# I dropped my Gilbert.



## uhmkatiemarie (Jul 9, 2014)

Okay so I am freaking out. I was feeding my betta bloodworms off the end of a qtip because there's a hole in the top of the tank lid and it's easier to hold the food over the water so he can jump. I've been teaching him that trick and it's pretty cute btw. 
ANYWAY. I let the qtip in the water because he missed the first time and I was going to let him have it for the effort. So he tried to grab the worm and grabbed the qtip instead and I ended up pulling him up out of the little hole and he fell onto the desk. it took me a minute to scoop him up and get him back into the water. Then he went to the bottom and started hiding. I'm scared he ate some of the cotton off the qtip and I think he's mad at me because he hasn't even come to the front of the tank yet to let me say I'm sorry . 
I hope he's going to be okay. and From now on I'm going to do tricks with him with something that he cant chomp onto. I think he's okay. He's swimming around a little and looking at me. I feel soo bad. The tank is about a foot and a half high so idk how high he fell from and the thud . 
I screamed "GILBERT," and the dog came running. I'll keep posted on how he does. UGH.


----------



## Pippin (Apr 11, 2014)

I hope he's okay, but bettas have survived worst experiences, thank goodness. (I recall reading that someone's betta got stuck on the floor for bout four hours, and turned out fine. )


----------



## 16kehresmann (Feb 5, 2014)

Everyone makes mistakes, Live and learn, but don't blame yourself! I've only really had once experience with a betta falling and it was at least a 2 foot fall and she had to have been on the floor for a while.. She recovered just fine so hopefully your little Gilbert does too!


----------



## uhmkatiemarie (Jul 9, 2014)

I mean, he's fallen into a litter box from a high place and lived. I expect him to be okay, but holy moley. It scared me so bad because I was there and it was my fault. Poor little dude :/


----------



## NeptunesMom (May 4, 2012)

uhmkatiemarie said:


> I mean, he's fallen into a litter box from a high place and lived. I expect him to be okay, but holy moley. It scared me so bad because I was there and it was my fault. Poor little dude :/


How did he fall into a litter box?


----------



## MameJenny (Jun 11, 2012)

One of mine jumped out of a net and fell about a foot onto my desk once. He was a bit stressed, but was otherwise fine. As long as you got him back in water immediately, he'll probably be fine.


----------



## magikb3anz (Oct 6, 2013)

Once my betta jumped out of the net and landed on the table. He only fell a few inches though. I scooped him up with my hands before he could flop his way onto the floor. Other than a few torn up fins he was fine. You'd be surprised how resilient bettas can be.


----------



## SkyDye (Jun 29, 2014)

I'm sure he is ok  Once my mother was moving a picture frame from around My boys old 1 gallon, she accidentally knocked his entire tank over and a gallon of water with gravel along with my beloved boy crashing/splashing to the ground and it was around a 3 and a half foot drop. It took me around 5 minutes before we found him because his tail and fins blended in with the gravel. When I finally found him I was in such a rush I had to run and put him in a little cup of tap water so I could set up his tank that would be conditioned and such. I thought he wasn't going to make it at first. But to this day he is alive and kicking! They are very tough fish. I am sure he will be fine


----------



## fleetfish (Jun 29, 2010)

I remember, a loooong time ago, having one of my new female bettas - and she was all settled in, cozy in her tank - jump out of the water. Right under her was a hot bowl of macaroni and cheese fresh out of the oven and it was HOT. I scooped her up as soon as I found her, a good five minutes later after a frantic search on the carpet (she was the same colour as the cheese) and plopped her back in the tank. She lived for a good time after with no problems. She even got her name, Mac, from the incident. 

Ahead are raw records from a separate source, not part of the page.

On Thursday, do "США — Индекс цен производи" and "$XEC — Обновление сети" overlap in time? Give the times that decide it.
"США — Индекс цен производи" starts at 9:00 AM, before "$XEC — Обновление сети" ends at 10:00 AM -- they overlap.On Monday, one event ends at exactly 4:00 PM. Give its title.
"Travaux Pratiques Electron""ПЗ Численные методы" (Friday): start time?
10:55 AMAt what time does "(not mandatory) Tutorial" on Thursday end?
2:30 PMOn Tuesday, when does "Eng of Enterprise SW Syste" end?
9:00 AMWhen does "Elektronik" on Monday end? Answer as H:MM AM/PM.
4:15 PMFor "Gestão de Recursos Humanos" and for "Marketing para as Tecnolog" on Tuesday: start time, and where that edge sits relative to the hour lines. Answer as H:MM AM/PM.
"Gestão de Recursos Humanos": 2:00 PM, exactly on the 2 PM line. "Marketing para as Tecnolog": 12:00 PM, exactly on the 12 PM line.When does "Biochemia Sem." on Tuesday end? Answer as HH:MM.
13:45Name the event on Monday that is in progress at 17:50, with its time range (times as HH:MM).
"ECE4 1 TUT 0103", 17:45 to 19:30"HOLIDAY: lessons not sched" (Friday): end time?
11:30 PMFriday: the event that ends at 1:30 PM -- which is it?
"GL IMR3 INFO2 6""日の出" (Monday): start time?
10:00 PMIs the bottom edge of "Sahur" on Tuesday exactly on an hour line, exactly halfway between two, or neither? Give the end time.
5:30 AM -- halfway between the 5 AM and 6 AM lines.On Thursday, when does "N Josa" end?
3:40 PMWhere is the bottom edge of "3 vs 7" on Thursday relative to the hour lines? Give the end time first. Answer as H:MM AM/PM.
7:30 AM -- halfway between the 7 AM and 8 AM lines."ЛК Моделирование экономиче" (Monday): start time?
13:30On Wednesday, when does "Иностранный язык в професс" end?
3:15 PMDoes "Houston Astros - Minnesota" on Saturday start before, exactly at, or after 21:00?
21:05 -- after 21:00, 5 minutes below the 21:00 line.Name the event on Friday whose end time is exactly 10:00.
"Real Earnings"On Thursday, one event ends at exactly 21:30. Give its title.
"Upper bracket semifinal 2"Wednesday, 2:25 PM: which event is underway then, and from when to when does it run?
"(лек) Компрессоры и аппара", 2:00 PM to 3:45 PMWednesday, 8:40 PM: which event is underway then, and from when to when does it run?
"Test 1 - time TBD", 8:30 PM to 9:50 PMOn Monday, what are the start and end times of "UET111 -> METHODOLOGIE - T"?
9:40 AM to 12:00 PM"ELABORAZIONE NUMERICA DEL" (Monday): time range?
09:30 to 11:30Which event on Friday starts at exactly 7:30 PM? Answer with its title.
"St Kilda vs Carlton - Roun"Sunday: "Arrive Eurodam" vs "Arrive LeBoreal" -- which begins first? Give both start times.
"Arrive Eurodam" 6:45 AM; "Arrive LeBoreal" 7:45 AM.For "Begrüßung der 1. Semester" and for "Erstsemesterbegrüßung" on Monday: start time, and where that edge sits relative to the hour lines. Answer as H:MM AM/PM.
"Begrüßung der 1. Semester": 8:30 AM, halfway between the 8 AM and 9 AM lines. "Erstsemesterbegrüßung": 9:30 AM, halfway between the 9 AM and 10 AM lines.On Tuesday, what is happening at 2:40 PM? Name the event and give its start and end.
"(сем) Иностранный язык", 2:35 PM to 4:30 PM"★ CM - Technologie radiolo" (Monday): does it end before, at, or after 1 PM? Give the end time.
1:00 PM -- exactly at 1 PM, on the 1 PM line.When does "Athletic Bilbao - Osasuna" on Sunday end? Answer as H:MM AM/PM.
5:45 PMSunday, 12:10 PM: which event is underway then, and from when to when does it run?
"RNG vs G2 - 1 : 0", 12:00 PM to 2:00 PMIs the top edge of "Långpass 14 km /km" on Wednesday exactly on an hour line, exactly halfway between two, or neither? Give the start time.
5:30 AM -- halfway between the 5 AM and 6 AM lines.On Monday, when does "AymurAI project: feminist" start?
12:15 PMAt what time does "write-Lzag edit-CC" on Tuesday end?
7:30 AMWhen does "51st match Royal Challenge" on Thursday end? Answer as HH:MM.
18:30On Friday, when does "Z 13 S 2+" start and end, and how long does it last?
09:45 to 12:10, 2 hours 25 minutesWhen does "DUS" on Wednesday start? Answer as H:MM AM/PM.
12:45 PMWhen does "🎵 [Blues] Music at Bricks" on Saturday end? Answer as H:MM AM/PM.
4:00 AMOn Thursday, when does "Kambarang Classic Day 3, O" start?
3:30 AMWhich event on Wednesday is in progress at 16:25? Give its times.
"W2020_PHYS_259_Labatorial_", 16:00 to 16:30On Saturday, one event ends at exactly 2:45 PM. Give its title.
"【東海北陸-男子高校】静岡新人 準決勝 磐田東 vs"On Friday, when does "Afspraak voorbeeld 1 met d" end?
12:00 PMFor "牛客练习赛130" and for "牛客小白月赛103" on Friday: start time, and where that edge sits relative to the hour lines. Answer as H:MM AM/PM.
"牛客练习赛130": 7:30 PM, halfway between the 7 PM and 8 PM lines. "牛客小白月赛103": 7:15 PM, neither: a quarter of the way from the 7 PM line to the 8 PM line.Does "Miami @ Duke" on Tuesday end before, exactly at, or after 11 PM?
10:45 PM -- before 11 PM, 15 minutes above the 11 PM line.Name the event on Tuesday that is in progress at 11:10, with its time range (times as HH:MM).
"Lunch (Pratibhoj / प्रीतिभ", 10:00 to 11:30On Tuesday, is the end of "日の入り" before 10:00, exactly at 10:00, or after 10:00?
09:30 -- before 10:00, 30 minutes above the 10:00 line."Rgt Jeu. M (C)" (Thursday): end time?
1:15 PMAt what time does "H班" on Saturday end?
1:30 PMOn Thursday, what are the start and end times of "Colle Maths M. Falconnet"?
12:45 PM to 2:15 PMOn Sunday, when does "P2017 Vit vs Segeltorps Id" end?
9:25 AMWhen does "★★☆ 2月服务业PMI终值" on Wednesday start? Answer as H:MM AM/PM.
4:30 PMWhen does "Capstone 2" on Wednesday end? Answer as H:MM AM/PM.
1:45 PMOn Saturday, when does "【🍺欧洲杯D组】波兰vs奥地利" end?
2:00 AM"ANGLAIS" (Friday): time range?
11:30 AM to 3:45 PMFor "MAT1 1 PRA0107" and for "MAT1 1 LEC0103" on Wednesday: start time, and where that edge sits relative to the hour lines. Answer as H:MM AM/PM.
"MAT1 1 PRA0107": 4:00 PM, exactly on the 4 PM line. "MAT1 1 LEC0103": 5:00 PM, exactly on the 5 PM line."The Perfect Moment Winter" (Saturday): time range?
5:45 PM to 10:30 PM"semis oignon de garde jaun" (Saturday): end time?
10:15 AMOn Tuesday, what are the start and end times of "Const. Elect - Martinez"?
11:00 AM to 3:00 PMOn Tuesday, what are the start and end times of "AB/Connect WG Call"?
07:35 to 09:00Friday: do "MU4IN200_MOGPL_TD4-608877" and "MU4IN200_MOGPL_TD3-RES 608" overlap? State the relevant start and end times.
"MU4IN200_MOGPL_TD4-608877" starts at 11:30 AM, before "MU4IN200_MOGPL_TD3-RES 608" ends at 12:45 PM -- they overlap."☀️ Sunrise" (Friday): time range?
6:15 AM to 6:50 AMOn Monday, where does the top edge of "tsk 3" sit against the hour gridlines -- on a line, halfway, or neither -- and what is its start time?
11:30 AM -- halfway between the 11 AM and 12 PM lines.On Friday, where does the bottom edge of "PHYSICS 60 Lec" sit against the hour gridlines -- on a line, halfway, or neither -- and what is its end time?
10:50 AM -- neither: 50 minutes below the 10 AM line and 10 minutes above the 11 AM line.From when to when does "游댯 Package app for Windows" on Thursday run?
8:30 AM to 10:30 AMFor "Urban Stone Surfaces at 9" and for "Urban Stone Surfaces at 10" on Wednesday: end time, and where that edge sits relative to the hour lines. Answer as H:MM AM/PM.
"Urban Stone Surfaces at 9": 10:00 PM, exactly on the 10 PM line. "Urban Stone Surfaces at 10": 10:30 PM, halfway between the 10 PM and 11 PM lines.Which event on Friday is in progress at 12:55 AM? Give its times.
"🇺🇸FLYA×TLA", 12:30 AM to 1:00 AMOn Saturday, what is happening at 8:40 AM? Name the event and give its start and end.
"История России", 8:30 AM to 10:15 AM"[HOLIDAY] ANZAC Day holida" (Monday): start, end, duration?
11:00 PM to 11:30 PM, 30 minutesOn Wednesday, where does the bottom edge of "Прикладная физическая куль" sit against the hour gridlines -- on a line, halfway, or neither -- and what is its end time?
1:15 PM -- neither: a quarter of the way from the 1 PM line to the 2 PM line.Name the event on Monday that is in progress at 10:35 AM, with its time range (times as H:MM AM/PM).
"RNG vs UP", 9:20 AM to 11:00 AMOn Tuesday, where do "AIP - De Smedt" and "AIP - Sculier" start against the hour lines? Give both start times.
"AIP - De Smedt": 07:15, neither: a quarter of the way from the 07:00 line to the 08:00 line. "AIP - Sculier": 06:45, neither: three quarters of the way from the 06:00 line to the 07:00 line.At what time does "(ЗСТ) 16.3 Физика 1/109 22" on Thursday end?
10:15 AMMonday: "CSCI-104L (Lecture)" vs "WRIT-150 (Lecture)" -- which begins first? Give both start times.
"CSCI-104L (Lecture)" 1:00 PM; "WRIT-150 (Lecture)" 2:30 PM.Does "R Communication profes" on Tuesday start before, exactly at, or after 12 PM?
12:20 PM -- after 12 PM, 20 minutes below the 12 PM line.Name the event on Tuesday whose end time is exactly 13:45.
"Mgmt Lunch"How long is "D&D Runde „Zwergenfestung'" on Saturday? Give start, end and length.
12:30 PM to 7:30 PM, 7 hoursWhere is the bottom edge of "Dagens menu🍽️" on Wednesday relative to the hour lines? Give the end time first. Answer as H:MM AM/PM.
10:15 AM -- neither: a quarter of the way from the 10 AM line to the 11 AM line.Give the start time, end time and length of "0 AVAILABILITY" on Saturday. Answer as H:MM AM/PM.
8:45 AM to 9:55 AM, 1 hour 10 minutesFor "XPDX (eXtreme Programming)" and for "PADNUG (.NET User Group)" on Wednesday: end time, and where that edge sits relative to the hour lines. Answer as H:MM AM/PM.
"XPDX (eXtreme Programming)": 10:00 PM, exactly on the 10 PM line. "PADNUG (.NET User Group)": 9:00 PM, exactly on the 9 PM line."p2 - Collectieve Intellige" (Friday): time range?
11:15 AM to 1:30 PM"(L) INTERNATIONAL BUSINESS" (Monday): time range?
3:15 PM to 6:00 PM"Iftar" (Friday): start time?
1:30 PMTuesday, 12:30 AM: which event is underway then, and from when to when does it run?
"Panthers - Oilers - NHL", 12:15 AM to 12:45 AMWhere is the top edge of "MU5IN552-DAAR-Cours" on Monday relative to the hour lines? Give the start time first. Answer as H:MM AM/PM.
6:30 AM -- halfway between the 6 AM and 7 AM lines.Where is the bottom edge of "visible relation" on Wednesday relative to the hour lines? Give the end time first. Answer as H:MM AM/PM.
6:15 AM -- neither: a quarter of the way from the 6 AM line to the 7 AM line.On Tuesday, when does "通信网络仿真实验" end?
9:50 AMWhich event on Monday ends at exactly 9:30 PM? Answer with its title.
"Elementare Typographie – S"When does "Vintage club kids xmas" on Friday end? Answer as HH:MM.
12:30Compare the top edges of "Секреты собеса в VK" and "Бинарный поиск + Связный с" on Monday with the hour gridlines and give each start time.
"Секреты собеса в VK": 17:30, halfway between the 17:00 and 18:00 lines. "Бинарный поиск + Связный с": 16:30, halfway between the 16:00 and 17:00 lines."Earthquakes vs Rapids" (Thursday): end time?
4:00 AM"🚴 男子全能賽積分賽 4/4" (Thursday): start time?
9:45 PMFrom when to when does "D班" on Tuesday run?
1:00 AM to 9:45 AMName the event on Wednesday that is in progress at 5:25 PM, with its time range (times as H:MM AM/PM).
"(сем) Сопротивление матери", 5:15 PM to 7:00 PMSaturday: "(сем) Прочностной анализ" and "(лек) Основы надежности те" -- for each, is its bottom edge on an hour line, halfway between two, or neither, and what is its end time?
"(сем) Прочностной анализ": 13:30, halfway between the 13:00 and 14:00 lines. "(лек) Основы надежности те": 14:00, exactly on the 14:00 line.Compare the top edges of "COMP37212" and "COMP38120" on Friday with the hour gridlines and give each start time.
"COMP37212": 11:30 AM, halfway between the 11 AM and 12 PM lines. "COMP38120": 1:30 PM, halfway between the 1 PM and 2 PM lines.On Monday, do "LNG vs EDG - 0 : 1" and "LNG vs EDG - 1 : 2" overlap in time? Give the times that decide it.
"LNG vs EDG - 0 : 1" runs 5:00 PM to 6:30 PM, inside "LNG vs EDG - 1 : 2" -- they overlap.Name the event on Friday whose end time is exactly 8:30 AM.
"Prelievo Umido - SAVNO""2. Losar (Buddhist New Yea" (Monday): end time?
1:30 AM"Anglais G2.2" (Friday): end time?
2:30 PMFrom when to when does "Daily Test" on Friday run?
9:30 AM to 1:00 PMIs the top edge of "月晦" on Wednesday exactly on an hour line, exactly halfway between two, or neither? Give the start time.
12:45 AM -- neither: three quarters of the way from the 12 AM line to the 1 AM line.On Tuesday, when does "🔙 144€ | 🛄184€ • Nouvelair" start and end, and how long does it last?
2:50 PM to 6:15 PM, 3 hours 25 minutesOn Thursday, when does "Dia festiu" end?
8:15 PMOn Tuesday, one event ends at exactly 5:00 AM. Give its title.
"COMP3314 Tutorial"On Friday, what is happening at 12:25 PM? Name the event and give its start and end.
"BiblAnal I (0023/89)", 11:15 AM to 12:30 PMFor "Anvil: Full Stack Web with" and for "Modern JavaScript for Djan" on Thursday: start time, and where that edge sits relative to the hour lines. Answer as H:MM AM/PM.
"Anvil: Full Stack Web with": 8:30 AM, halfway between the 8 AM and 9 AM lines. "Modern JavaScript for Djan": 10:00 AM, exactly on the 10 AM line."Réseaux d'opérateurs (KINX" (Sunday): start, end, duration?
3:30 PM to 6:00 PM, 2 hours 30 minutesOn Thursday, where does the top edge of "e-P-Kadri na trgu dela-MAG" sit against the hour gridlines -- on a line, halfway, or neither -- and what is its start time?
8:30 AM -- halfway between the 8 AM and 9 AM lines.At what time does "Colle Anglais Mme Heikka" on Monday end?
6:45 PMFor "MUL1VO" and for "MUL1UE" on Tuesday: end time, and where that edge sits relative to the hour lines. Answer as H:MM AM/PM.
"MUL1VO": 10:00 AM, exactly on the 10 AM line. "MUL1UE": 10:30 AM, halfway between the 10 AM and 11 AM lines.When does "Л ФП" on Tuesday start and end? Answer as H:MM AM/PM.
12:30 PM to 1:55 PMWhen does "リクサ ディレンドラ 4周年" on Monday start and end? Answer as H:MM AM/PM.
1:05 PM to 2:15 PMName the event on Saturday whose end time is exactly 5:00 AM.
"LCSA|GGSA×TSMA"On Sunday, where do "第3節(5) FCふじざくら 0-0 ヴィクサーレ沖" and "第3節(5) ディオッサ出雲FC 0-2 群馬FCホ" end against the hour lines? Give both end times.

What you might want to do is darken the tank with a towel or with indian almond leaf or black water extract to reduce stress and watch him for a few days just in case any fin rot or fungus occurs. If those things happen, don't hesitate to ask for help


----------



## uhmkatiemarie (Jul 9, 2014)

NeptunesMom said:


> How did he fall into a litter box?


I had him on a tall shelf in his travel bowl and I had the lid off for feeding. A cat was either curious or evil and knocked him off into the litter box right below. I think it was an accident because he was still in the box and wasn't bitten or pawed or anything. Or cats dont like to eat food out of their poo box. Either way, I'm thankful he lived!


----------



## averyecho (May 2, 2014)

Yeah, it may be a cute trick now, but that always seems to happen.
I've only ever seen my Sapphire do a true jump. Smaug's fins are too heavy, Spirit's too old, and Lightning is sick. She got out of her tank twice, both times she landed in another tank and I was there to help her, so she was ok. Although none of my fish have hurt themselves by jumping, I've seen other people's fish be really really scary. One of my friends had her first betta in this tiny little 0.25 gallon bowl with no lid. I told her he would jump out. My friend didn't believe me of course. But when I was over there this one time, we were looking at the betta, and as I was trying to explain to my friend that he would do much better in my spare 3 gallon, we heard a PLOP. The poor little betta flopped right off the dresser and fell 4 feet into a pile of dog-hair covered dirty laundry. It took me 5 minutes to get him into my hands becuase my friend was screaming and shaking me. I washed him off with warm tap water and put him back in the bowl. He was really lethargic after that, even when he got a 5 gallon, but he still survived for several more years. My friend never kept her fish without a lid again. And that's also why I have a severe phobia of taking the lid off.
Flashbacks aside, I really hope he gets better. Good luck, most likely he'll be fine.


----------



## uhmkatiemarie (Jul 9, 2014)

Thanks! He is doing fine now. Even making bubble nests! I keep a lid on him always! Theres just a hole in the top thats about as round as a thumb and I just accidentally yanked him out when he bit the qtip! Whoops!


----------



## Sabina88 (Aug 24, 2013)

I personally don't have any lids/covers on any of my tanks, except for half a side of my 50 gallon since it came with the covers. Ive never once had any of my bettas jump out of their tanks, even the two that will jump a little to get a pellet from my finger. Fingers crossed none of them get any bright ideas 

I do remember one time while I was cleaning my 40 gallon sorority tank, I had taken all of my girls out and was on the last one. And she decided to jump from the net and landed on our tiled floor. It must have been about 4 feet from where I was holding the net to floor. Luckilly she was just a bit shocked and was a bit lathergic. But she's been fine ever since.

Im glad he's feeling better and even making a bubble nest


----------